What you are asked to do:
Among the records that follow, how many lines include the string "distance"? Only the number is wanted.

Stored items:
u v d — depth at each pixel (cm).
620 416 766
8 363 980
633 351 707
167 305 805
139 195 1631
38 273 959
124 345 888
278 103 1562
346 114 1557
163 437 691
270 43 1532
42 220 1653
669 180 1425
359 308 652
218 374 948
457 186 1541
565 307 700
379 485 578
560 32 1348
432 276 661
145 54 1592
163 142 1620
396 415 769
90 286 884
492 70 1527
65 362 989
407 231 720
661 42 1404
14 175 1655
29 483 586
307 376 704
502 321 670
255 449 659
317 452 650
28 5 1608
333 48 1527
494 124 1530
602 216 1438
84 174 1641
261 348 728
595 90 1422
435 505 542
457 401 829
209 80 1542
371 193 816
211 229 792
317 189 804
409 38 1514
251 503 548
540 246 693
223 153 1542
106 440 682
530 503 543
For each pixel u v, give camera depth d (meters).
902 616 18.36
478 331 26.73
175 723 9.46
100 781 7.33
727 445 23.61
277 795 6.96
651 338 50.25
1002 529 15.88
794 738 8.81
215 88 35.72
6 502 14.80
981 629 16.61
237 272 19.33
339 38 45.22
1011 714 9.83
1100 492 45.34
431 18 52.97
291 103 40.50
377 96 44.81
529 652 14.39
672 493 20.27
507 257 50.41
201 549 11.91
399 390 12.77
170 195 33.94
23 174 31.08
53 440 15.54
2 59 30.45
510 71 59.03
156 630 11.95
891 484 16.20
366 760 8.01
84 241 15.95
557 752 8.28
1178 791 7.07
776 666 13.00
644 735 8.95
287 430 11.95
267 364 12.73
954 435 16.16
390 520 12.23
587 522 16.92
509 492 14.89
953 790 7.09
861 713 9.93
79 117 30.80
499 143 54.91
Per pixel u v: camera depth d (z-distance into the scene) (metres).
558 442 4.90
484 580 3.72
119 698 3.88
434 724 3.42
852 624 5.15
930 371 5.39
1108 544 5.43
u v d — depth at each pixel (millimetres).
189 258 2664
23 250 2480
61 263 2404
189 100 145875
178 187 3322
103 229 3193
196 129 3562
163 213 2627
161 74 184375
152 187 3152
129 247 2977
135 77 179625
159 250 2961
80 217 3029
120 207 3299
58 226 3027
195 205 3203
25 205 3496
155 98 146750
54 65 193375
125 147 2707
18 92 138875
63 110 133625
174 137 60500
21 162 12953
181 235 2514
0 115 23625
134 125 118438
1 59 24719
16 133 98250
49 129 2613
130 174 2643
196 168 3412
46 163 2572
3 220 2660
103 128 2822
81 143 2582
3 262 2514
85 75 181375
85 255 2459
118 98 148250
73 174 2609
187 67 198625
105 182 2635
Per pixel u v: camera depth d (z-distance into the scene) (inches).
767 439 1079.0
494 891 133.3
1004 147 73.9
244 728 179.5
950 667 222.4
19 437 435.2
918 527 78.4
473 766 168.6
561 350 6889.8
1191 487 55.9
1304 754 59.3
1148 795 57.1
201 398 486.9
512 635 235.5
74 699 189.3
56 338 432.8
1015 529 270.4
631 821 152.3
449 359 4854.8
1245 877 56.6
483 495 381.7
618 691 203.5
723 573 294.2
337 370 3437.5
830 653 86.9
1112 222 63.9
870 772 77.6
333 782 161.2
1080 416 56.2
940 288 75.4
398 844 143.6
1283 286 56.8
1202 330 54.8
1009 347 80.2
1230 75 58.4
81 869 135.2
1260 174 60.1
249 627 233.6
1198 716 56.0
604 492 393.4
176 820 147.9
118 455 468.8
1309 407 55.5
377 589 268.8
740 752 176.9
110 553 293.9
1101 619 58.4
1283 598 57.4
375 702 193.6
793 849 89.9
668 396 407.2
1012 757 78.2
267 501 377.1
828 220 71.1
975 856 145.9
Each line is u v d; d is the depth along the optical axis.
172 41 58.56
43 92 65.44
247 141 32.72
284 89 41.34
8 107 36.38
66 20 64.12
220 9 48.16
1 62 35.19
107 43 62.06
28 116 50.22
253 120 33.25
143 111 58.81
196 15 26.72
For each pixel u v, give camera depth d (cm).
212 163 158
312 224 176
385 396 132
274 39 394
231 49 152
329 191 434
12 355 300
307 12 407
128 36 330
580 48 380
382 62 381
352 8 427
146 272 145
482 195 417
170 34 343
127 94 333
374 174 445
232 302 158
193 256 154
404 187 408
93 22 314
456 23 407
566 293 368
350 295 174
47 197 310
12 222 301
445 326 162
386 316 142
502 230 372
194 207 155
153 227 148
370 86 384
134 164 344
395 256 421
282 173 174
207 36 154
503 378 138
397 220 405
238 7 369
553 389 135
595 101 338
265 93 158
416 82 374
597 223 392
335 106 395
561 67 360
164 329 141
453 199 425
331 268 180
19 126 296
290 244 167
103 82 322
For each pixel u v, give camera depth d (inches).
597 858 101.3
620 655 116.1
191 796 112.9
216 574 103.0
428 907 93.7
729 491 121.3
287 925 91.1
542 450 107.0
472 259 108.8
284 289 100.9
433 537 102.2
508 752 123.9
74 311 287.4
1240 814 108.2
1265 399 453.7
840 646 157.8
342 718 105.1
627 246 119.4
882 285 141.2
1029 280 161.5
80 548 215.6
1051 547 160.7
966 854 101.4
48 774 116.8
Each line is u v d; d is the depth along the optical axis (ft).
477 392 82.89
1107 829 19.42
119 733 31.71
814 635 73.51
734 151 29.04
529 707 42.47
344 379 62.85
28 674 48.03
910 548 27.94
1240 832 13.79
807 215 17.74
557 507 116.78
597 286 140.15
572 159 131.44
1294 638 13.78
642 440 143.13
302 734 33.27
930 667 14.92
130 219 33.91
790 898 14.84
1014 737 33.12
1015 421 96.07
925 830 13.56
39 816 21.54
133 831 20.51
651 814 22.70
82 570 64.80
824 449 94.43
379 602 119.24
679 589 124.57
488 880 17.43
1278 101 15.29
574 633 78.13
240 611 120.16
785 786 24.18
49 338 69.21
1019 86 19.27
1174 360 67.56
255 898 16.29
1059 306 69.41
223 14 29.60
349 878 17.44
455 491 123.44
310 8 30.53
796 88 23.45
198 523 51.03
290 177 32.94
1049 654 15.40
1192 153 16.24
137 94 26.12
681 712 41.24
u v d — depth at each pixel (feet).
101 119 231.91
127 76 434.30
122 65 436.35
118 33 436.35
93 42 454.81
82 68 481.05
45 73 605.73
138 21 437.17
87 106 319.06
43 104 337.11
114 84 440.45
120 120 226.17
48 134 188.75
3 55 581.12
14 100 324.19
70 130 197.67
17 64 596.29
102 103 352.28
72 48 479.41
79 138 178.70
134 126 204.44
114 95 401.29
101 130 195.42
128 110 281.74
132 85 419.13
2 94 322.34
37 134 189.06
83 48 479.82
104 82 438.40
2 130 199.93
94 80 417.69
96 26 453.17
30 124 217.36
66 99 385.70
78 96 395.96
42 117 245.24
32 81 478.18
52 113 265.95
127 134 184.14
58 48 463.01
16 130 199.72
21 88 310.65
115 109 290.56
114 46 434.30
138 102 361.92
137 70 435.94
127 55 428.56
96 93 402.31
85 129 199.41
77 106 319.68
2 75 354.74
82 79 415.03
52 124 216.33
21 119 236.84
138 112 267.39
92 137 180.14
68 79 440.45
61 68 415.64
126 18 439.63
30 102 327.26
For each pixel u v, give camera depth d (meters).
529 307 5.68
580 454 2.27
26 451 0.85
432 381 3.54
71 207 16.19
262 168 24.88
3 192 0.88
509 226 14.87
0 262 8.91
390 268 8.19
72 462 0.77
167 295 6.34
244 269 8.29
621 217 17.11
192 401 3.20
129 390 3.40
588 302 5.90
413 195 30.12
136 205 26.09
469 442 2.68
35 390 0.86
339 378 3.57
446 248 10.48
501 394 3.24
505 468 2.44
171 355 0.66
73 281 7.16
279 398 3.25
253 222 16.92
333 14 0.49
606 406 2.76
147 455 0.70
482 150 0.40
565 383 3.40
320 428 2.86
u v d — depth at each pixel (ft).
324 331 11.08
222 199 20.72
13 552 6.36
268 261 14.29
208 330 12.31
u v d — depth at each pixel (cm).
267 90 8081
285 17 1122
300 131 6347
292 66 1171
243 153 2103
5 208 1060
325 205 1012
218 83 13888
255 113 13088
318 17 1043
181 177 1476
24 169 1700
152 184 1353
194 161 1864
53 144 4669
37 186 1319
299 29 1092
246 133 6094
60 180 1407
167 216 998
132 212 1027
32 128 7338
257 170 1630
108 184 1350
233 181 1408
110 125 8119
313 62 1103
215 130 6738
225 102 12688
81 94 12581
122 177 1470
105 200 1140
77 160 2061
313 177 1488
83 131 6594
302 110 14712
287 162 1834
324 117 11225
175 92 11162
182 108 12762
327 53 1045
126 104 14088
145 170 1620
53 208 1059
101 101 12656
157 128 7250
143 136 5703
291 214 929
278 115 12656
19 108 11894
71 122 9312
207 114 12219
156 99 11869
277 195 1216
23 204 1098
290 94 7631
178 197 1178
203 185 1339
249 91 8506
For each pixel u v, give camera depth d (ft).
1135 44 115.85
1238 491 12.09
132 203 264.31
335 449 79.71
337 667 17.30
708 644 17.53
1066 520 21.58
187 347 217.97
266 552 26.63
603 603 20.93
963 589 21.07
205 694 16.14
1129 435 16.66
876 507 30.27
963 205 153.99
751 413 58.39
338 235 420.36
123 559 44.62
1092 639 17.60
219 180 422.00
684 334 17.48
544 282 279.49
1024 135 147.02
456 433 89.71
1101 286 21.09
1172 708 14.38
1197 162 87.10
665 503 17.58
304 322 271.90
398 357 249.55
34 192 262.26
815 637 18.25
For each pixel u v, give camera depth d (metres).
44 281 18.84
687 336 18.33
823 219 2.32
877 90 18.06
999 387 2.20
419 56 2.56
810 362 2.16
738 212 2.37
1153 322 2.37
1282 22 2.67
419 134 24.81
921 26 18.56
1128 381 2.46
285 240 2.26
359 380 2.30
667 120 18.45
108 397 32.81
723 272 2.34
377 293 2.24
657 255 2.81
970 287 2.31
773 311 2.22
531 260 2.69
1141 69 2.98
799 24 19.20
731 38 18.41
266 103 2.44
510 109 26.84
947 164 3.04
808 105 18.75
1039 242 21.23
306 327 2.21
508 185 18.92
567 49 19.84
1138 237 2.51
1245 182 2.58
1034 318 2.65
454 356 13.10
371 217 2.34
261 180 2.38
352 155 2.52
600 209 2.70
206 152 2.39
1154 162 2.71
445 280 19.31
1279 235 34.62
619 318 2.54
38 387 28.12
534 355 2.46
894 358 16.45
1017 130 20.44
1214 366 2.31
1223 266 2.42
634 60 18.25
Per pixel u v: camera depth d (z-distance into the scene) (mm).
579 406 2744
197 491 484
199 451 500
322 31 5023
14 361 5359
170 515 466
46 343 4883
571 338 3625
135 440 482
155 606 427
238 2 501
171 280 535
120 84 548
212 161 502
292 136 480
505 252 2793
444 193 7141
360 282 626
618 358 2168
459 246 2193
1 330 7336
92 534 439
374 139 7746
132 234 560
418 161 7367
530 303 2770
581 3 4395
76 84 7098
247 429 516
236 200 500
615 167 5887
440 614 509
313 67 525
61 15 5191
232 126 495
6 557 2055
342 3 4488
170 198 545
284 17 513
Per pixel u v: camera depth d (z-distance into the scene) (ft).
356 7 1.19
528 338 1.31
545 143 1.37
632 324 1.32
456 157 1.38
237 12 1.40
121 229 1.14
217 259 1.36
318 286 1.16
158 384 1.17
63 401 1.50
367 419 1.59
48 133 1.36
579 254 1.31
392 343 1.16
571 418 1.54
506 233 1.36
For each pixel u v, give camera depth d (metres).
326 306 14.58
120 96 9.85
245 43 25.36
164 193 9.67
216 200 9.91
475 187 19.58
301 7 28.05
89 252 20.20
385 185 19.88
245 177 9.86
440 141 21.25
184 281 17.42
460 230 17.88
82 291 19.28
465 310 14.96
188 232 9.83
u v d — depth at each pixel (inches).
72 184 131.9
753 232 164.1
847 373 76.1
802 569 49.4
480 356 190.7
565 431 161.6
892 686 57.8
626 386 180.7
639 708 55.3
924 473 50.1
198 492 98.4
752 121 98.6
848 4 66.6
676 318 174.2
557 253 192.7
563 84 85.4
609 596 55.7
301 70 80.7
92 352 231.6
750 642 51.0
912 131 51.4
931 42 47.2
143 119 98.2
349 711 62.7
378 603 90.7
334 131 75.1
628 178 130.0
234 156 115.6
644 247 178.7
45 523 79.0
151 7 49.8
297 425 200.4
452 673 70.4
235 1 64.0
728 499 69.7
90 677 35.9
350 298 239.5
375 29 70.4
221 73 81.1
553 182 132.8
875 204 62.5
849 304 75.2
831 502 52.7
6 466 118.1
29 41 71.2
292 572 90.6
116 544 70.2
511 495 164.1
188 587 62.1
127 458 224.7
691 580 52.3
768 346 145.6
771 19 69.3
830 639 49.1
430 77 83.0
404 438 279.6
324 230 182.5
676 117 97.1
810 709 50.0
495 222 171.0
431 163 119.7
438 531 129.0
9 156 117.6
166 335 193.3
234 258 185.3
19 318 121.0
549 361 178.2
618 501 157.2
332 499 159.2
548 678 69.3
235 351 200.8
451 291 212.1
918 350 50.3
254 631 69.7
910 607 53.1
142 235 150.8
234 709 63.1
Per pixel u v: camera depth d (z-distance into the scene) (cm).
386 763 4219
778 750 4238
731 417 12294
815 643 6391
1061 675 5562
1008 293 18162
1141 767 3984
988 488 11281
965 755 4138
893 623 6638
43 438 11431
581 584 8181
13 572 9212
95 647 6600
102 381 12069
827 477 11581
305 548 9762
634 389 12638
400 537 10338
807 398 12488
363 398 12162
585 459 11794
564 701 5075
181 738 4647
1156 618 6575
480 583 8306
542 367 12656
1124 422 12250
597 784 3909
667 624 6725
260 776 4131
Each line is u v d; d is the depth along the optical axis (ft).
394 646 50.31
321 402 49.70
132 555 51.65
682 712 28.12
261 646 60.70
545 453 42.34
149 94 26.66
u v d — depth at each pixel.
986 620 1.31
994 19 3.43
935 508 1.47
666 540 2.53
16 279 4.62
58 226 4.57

Result of this exercise:
5